RALEIGH — North Carolina Asian Americans Together has launched a multilingual hotline in a number of Asian languages to help Asian communities better understand voting rules and combat the spread of misinformation as voting for the 2020 election is underway.

The organization reports that language barriers continue to be an issue facing Asian North Carolinians in regards to voting. It reports that 70% of the Asian-Americans in the state speak a language besides English at home, with 42% whom speak English less than “very well.” And according to a national 2012 post-election survey, voter turnout was lower among voters who speak limited English by 9 percentage points compared to English-speaking voters.

“Even for many members of our communities who are proficient enough in English, complexities and changes in election rules on the state level can be hard to explain in someone’s non-primary language,” said NCAAT Executive Director Chavi Koneru. “By providing a multilingual voter assistance hotline and in-language resources on our website and at in-person events, we hope to make the voting process more accessible to our communities across generations.”
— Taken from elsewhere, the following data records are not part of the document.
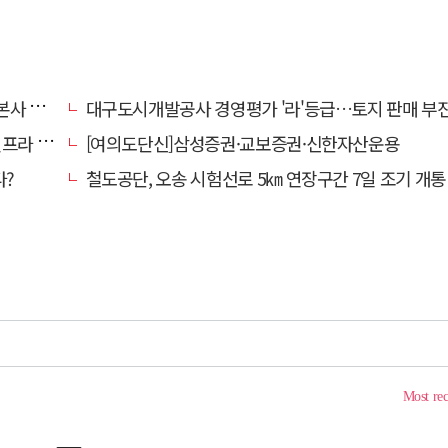
' 요청
대구도시개발공사 경영평가 '라'등급…토지 판매 부진에 1년 만에 두 단계 
내 가동
[여의도단신]삼성증권·교보증권·신한자산운용
다?
철도공단, 오송 시험선로 5㎞ 연장구간 7일 조기 개통…LA 메트로 사업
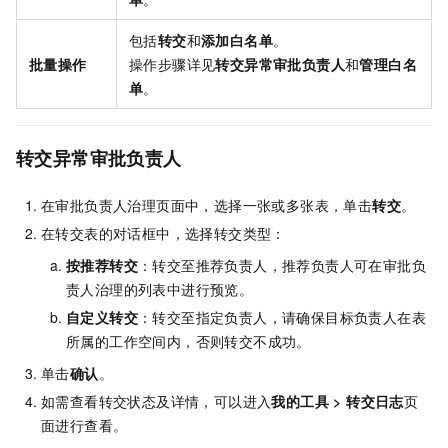
包括
转交
和
添加白名单
。
批量操作
操作步骤详见
转交异常审批负责人
和
管理白名
单
。
转交异常审批负责人
在审批负责人治理页面中，选择一张或多张表，单击
转交
。
在转交表的对话框中，选择转交类型：
按推荐转交
：转交至推荐负责人，推荐负责人可在审批负
责人治理的列表中进行预览。
自定义转交
：转交至指定负责人，请确保目标负责人在表
所属的工作空间内，否则转交不成功。
单击
确认
。
如需查看转交状态及详情，可以进入
我的工具
>
转交日志
页
面进行查看。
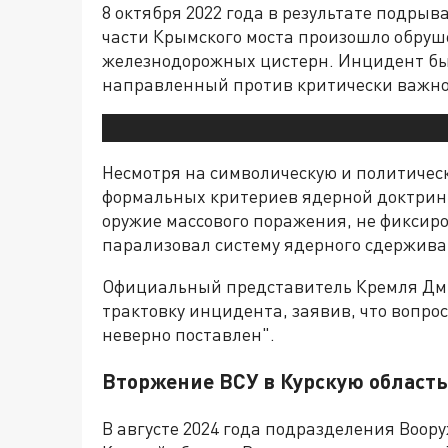
8 октября 2022 года в результате подры
части Крымского моста произошло обруш
железнодорожных цистерн. Инцидент бы
направленный против критически важно
Несмотря на символическую и политическ
формальных критериев ядерной доктрины
оружие массового поражения, не фиксиро
парализовал систему ядерного сдержива
Официальный представитель Кремля Дм
трактовку инцидента, заявив, что вопро
неверно поставлен".
Вторжение ВСУ в Курскую область 
В августе 2024 года подразделения Воо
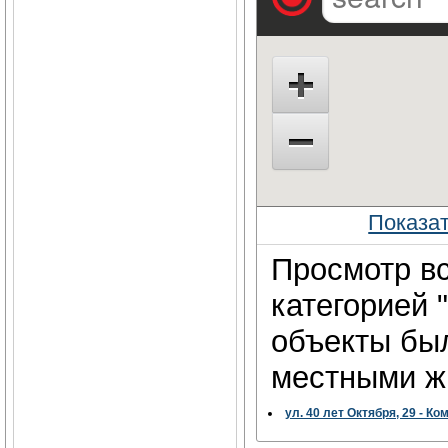
Показа
Просмотр вс
категорией 
объекты бы
местными жи
ул. 40 лет Октября, 29 - 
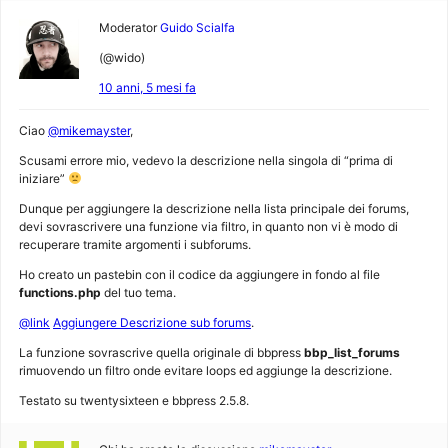
Moderator
Guido Scialfa
(@wido)
10 anni, 5 mesi fa
Ciao
@mikemayster
,
Scusami errore mio, vedevo la descrizione nella singola di “prima di
iniziare”
Dunque per aggiungere la descrizione nella lista principale dei forums,
devi sovrascrivere una funzione via filtro, in quanto non vi è modo di
recuperare tramite argomenti i subforums.
Ho creato un pastebin con il codice da aggiungere in fondo al file
functions.php
del tuo tema.
@link
Aggiungere Descrizione sub forums
.
La funzione sovrascrive quella originale di bbpress
bbp_list_forums
rimuovendo un filtro onde evitare loops ed aggiunge la descrizione.
Testato su twentysixteen e bbpress 2.5.8.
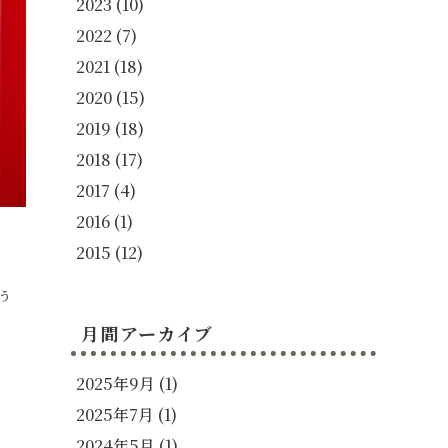
2023
(10)
2022
(7)
2021
(18)
2020
(15)
2019
(18)
2018
(17)
2017
(4)
2016
(1)
2015
(12)
う
月間アーカイブ
2025年9月
(1)
2025年7月
(1)
2024年5月
(1)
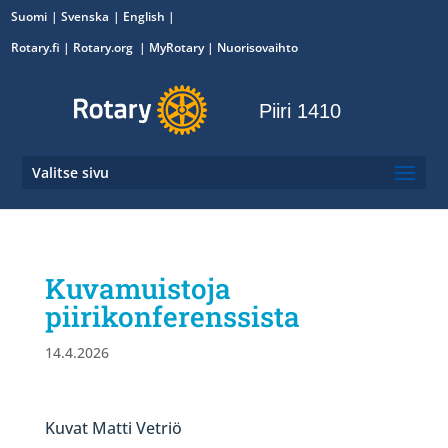
Suomi
Svenska
English
Rotary.fi
|
Rotary.org
|
MyRotary
|
Nuorisovaihto
Piiri 1410
Valitse sivu
Kuvamuistoja
piirikonferenssista
14.4.2026
Kuvat Matti Vetriö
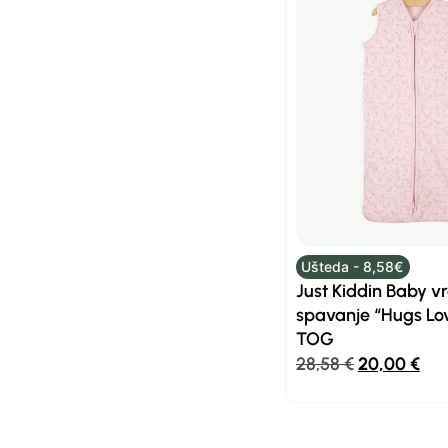
Ušteda - 8,58€
Just Kiddin Baby v
spavanje “Hugs Lov
TOG
28,58
€
20,00
€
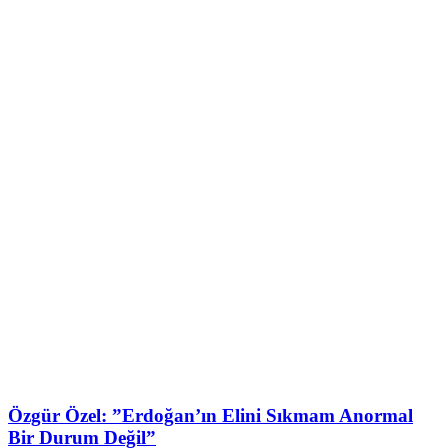
Özgür Özel: ”Erdoğan’ın Elini Sıkmam Anormal
Bir Durum Değil”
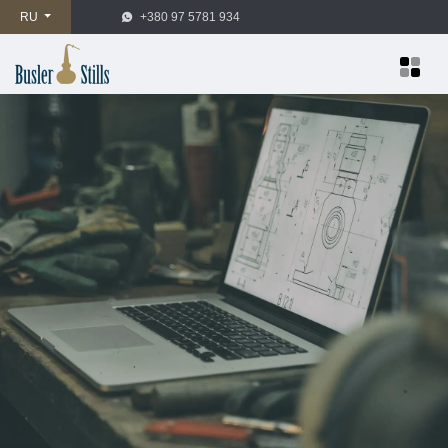
RU
+380 97 5781 934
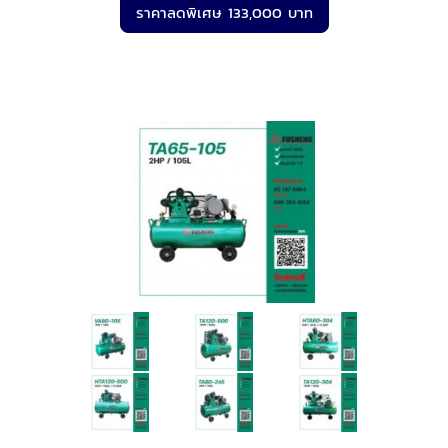
ราคาลดพิเศษ 133,000 บาท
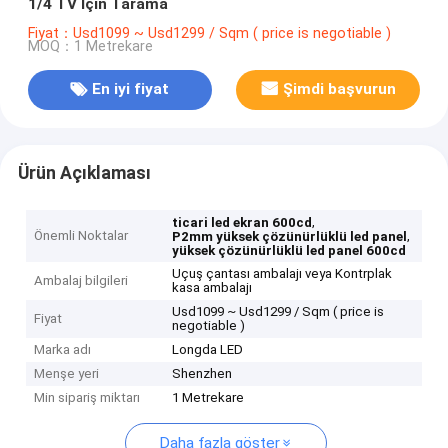
1/4 TV İçin Tarama
Fiyat：Usd1099 ~ Usd1299 / Sqm ( price is negotiable )
MOQ：1 Metrekare
En iyi fiyat
Şimdi başvurun
Ürün Açıklaması
,
ticari led ekran 600cd
Önemli Noktalar
,
P2mm yüksek çözünürlüklü led panel
yüksek çözünürlüklü led panel 600cd
Uçuş çantası ambalajı veya Kontrplak
Ambalaj bilgileri
kasa ambalajı
Usd1099 ~ Usd1299 / Sqm ( price is
Fiyat
negotiable )
Marka adı
Longda LED
Menşe yeri
Shenzhen
Min sipariş miktarı
1 Metrekare
Daha fazla göster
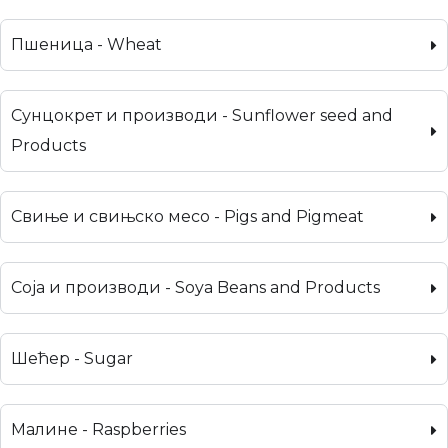
Пшеница - Wheat
Сунцокрет и производи - Sunflower seed and
Products
Свиње и свињско месо - Pigs and Pigmeat
Соја и производи - Soya Beans and Products
Шећер - Sugar
Малине - Raspberries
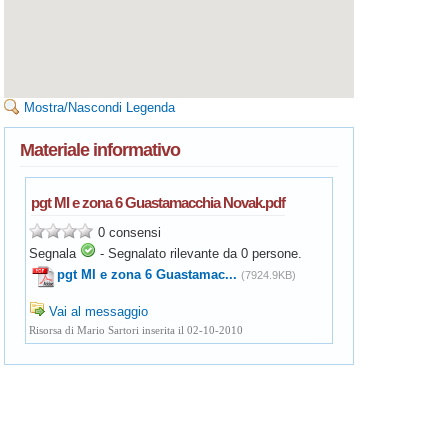
Mostra/Nascondi Legenda
Materiale informativo
pgt MI e zona 6 Guastamacchia Novak.pdf
0 consensi
Segnala
-
Segnalato rilevante da
0
persone.
pgt MI e zona 6 Guastamac...
(7924.9KB)
Vai al messaggio
Risorsa di Mario Sartori inserita il 02-10-2010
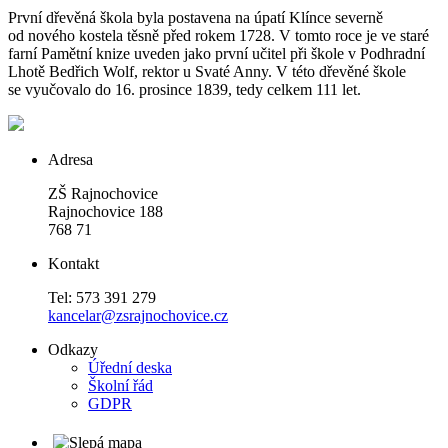
První dřevěná škola byla postavena na úpatí Klínce severně
od nového kostela těsně před rokem 1728. V tomto roce je ve staré
farní Pamětní knize uveden jako první učitel při škole v Podhradní
Lhotě Bedřich Wolf, rektor u Svaté Anny. V této dřevěné škole
se vyučovalo do 16. prosince 1839, tedy celkem 111 let.
Adresa
ZŠ Rajnochovice
Rajnochovice 188
768 71
Kontakt
Tel: 573 391 279
kancelar@zsrajnochovice.cz
Odkazy
Úřední deska
Školní řád
GDPR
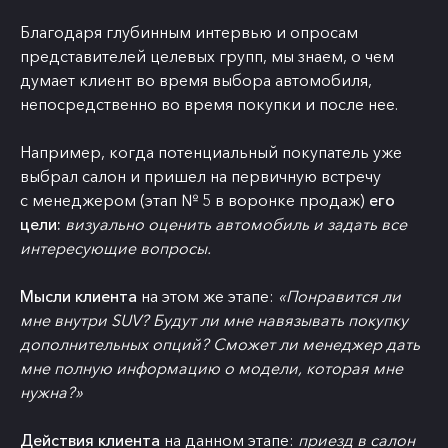
Благодаря глубинным интервью и опросам
представителей целевых групп, мы знаем, о чем
думает клиент во время выбора автомобиля,
непосредственно во время покупки и после нее.
Например, когда потенциальный покупатель уже
выбрал салон и пришел на первичную встречу
с менеджером (этап № 5 в воронке продаж)
его
цели:
визуально оценить автомобиль и задать все
интересующие вопросы.
Мысли клиента
на этом же этапе:
«Понравится ли
мне внутри SUV? Будут ли мне навязывать покупку
дополнительных опций? Сможет ли менеджер дать
мне полную информацию о модели, которая мне
нужна?»
Действия клиента
на данном этапе:
приезд в салон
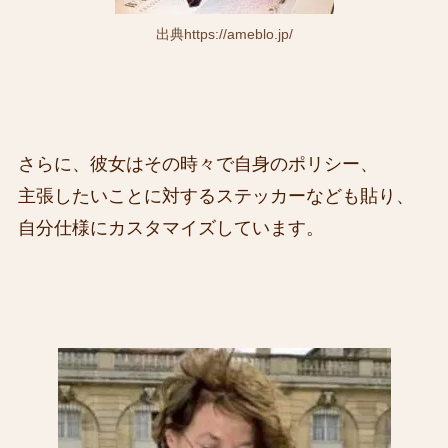
出典https://ameblo.jp/
さらに、彼女はその時々で自身のポリシー、
主張したいことに対するステッカーなども貼り、
自分仕様にカスタマイズしています。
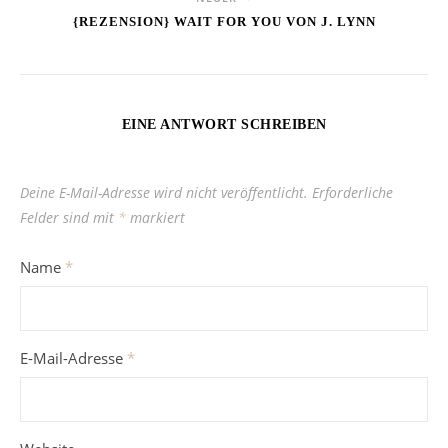
{REZENSION} WAIT FOR YOU VON J. LYNN
EINE ANTWORT SCHREIBEN
Deine E-Mail-Adresse wird nicht veröffentlicht.
Erforderliche
Felder sind mit
*
markiert
Name
*
E-Mail-Adresse
*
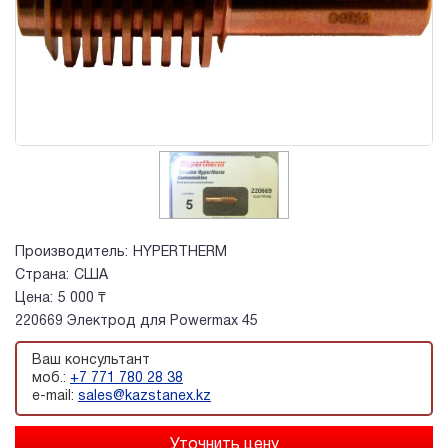
Производитель:
HYPERTHERM
Страна:
США
Цена:
5 000 ₸
220669 Электрод для Powermax 45
Ваш консультант
моб.:
+7 771 780 28 38
e-mail:
sales@kazstanex.kz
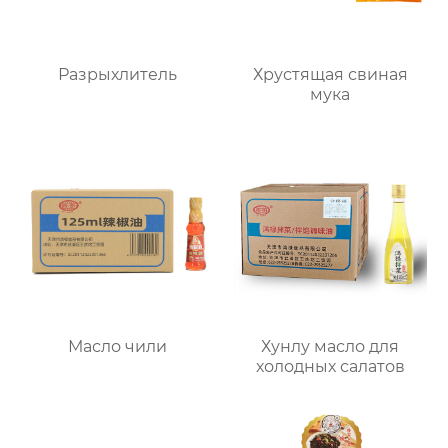
Разрыхлитель
Хрустящая свиная
мука
Масло чили
Хунлу масло для
холодных салатов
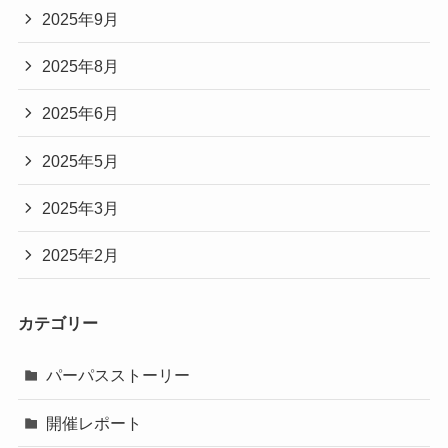
2025年9月
2025年8月
2025年6月
2025年5月
2025年3月
2025年2月
カテゴリー
パーパスストーリー
開催レポート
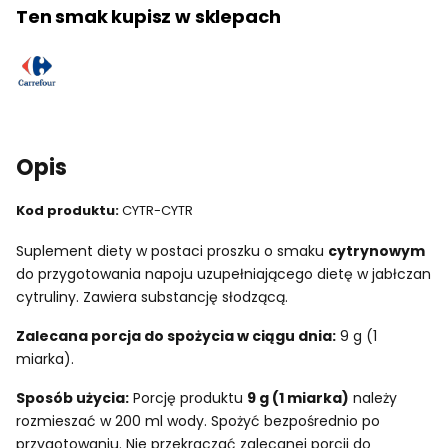
Ten smak kupisz w sklepach
Opis
Kod produktu:
CYTR-CYTR
Suplement diety w postaci proszku o smaku
cytrynowym
do przygotowania napoju uzupełniającego dietę w jabłczan
cytruliny. Zawiera substancję słodzącą.
Zalecana porcja do spożycia w ciągu dnia:
9 g (1
miarka).
Sposób użycia:
Porcję produktu
9 g (1 miarka)
należy
rozmieszać w 200 ml wody. Spożyć bezpośrednio po
przygotowaniu. Nie przekraczać zalecanej porcji do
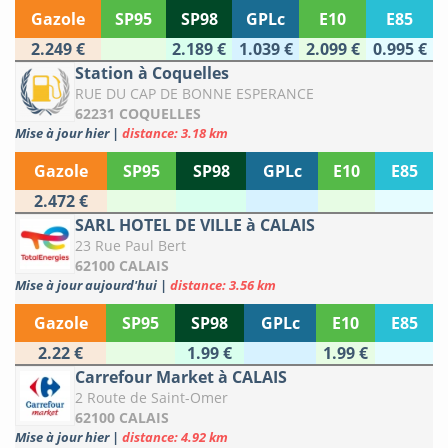
Gazole
SP95
SP98
GPLc
E10
E85
2.249 €
2.189 €
1.039 €
2.099 €
0.995 €
Station à Coquelles
RUE DU CAP DE BONNE ESPERANCE
62231 COQUELLES
Mise à jour hier
|
distance: 3.18 km
Gazole
SP95
SP98
GPLc
E10
E85
2.472 €
SARL HOTEL DE VILLE à CALAIS
23 Rue Paul Bert
62100 CALAIS
Mise à jour aujourd'hui
|
distance: 3.56 km
Gazole
SP95
SP98
GPLc
E10
E85
2.22 €
1.99 €
1.99 €
Carrefour Market à CALAIS
2 Route de Saint-Omer
62100 CALAIS
Mise à jour hier
|
distance: 4.92 km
Voter information for Asian communities can be found by visiting http://ncaatogether.org/vote or by calling 919-591-2442. The information is translated for voters who speak Hindi, Urdu, Vietnamese, Korean, Hmong or Chinese. The information includes multilingual voter assistance and in-language videos to help voters with instructions on completing an absentee ballot.

Ricky Leung, the senior director of programs for NCAAT, said 33% of Asian-Americans living in North Carolina’s four major urban counties reported themselves as “Limited English Proficient,” and that Asian-American and Pacific Islander voters in the state are more motivated to vote in this election than ever before but continue to be skeptical of voting by mail.